Dear All,

I’m trying to use cudnnRNNForwardInference() for LSTM network inference.

It appears cudnnRNNMode_t = CUDNN_LSTM supports only LSTM w/o peephole connections.

In that, I have few questions below.

Q1: Are there ways to massage LSTM network with peephole connections in this CUDNN_LSTM mode? Any workarounds?

Q2: How would you handle LSTM with a recurrent projection layer + optional non-recurrent projection layer?

Best regards, Hak

Note: the below is true as of cuDNN v6. It may or may not be true for future versions of cuDNN.

Taking the implementation of peepholes from: https://arxiv.org/abs/1503.04069 (Appendix A)

If you break the LSTM into single steps then you can do the peephole calculations manually, and then pass them in as “biases”. You’d have to maintain the peephole weights yourself and use the cy values provided by cuDNN.

Unfortunately splitting the LSTM into single steps and calling additional kernels does reduce the expected performance somewhat.

I’m not sure what you mean by “non-recurrent” projection layer, but I guess that can be called outside of cuDNN without any issues. It may be you need to call cuDNN one layer at a time.

Recurrent projection layers are tricky. With heavy tweaking you can get them to work. It involves splitting the problem into one call per timestep again and doing the projection manually. Because the recurrent matrices is no longer square, you can no longer use them so have to somehow feed the hidden state through the layer-to-layer connection. This is possible, but as before, the more tricks like this the less performance gain you’d expect to see over simpler implementations.

Thanks for the response. In using for **cudnnRNNMode_t = CUDNN_LSTM**, **cudnnRNNForwardInference** routine executes LSTM in the following equations…

i(t) = σ(Wi*x(t) + Ri*h(t-1) + bWi + bRi)

f(t) = σ(Wf*x(t) + Rf*h(t-1) + bWf + bRf)

o(t) = σ(Wo*x(t) + Ro*h(t-1) + bWo + bRo)

c’(t) = tanh(Wc*x(t) + Rc*h(t-1) + bWc + bRc)

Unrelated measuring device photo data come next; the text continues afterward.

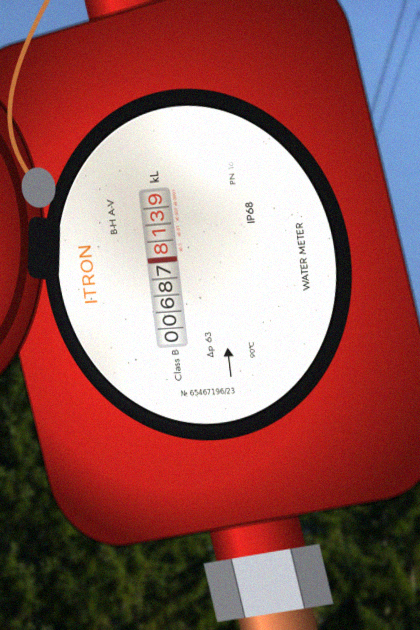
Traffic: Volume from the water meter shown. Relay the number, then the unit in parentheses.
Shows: 687.8139 (kL)
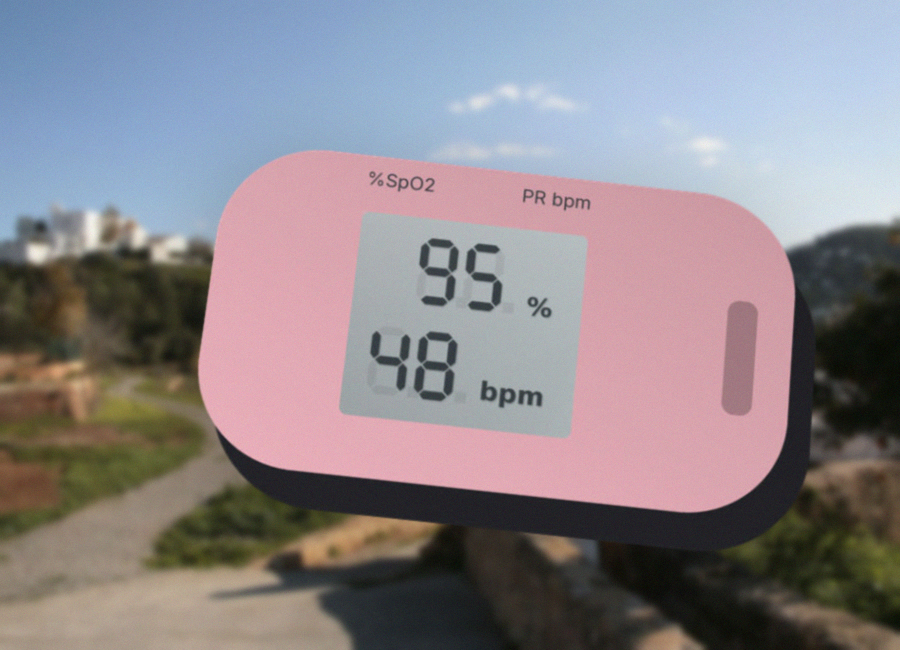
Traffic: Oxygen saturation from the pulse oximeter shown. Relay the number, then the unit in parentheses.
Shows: 95 (%)
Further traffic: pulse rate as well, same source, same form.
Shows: 48 (bpm)
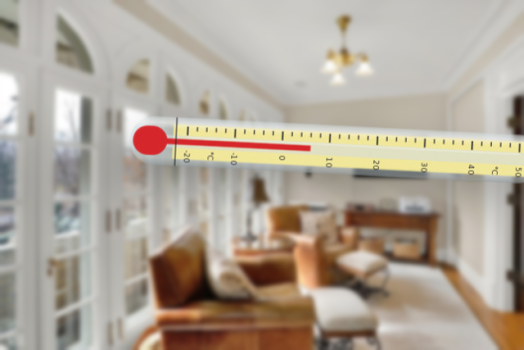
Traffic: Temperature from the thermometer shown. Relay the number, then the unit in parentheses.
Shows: 6 (°C)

c(t) = f(t)◦c(t-1) + i(t)◦c’(t)

h(t) = o(t)◦tanh(c(t))

Q: In that, how would one match trained parameters with **(x, hx, cx, w, y, hy, cy)** argument list? Would it be something like **w=[Wi Ri bWi bRi Wf Rf bWf bRf Wo Ro bWo bRo Wc Rc bWc bRc], hx = h(t-1), cx = c(t-1), y = o(t), hy = h(t), cy = c(t)**?

Thanks for the response. In using for **cudnnRNNMode_t = CUDNN_LSTM**, **cudnnRNNForwardInference** routine executes LSTM in the following equations…

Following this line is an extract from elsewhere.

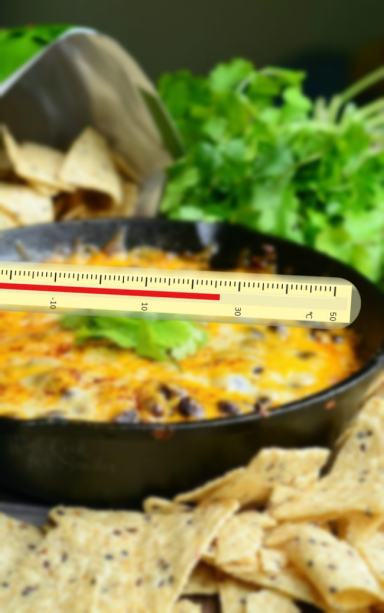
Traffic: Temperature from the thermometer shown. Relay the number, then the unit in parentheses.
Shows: 26 (°C)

i(t) = σ(Wi*x(t) + Ri*h(t-1) + bWi + bRi)

f(t) = σ(Wf*x(t) + Rf*h(t-1) + bWf + bRf)

o(t) = σ(Wo*x(t) + Ro*h(t-1) + bWo + bRo)

c’(t) = tanh(Wc*x(t) + Rc*h(t-1) + bWc + bRc)

c(t) = f(t)◦c(t-1) + i(t)◦c’(t)

h(t) = o(t)◦tanh(c(t))

Q1: In that, how one would order trained parameters to be compatible with **(x, hx, cx, w, y, hy, cy)** argument list? Would it be something like w=[Wi Ri bWi bRi Wf Rf bWf bRf Wo Ro bWo bRo Wc Rc bWc bRc], hx = h(t-1), cx = c(t-1), y = o(t), hy = h(t), cy = c(t)?

Q2: How this ordering be different for **bidirectional LSTM** (i.e., cudnnDirectionMode_t=CUDNN_BIDIRECTIONAL) case?

Sorry for commenting a bit late but I just saw the post.

I did not fully understand the proposed solution for supporting the peepholes in LSTM and cuDNN.

It seems to me the only way for doing that is implementing your own “myRNNForwardInference” that does step by step all the LSTM computations maybe by cublas primitives, because using the cudnnRNNForwardInference would not be possible even with the “biases” trick.

In fact, in the LSTM formula (according to original paper “LSTM: A Search Space Odyssey” - https://arxiv.org/pdf/1503.04069.pdf) o(t) uses cell state c(t) and not c(t-1); c(t) is not available until the cudnnRNNForwardInference has finished, so it seems to me the “biases” trick cannot be used with cudnnRNNForwardInference API. Vice versa, cudnnRNNForwardInference API could be used if in every LSTM formula the used cell state was c(t-1) but unfortunately that is not the case.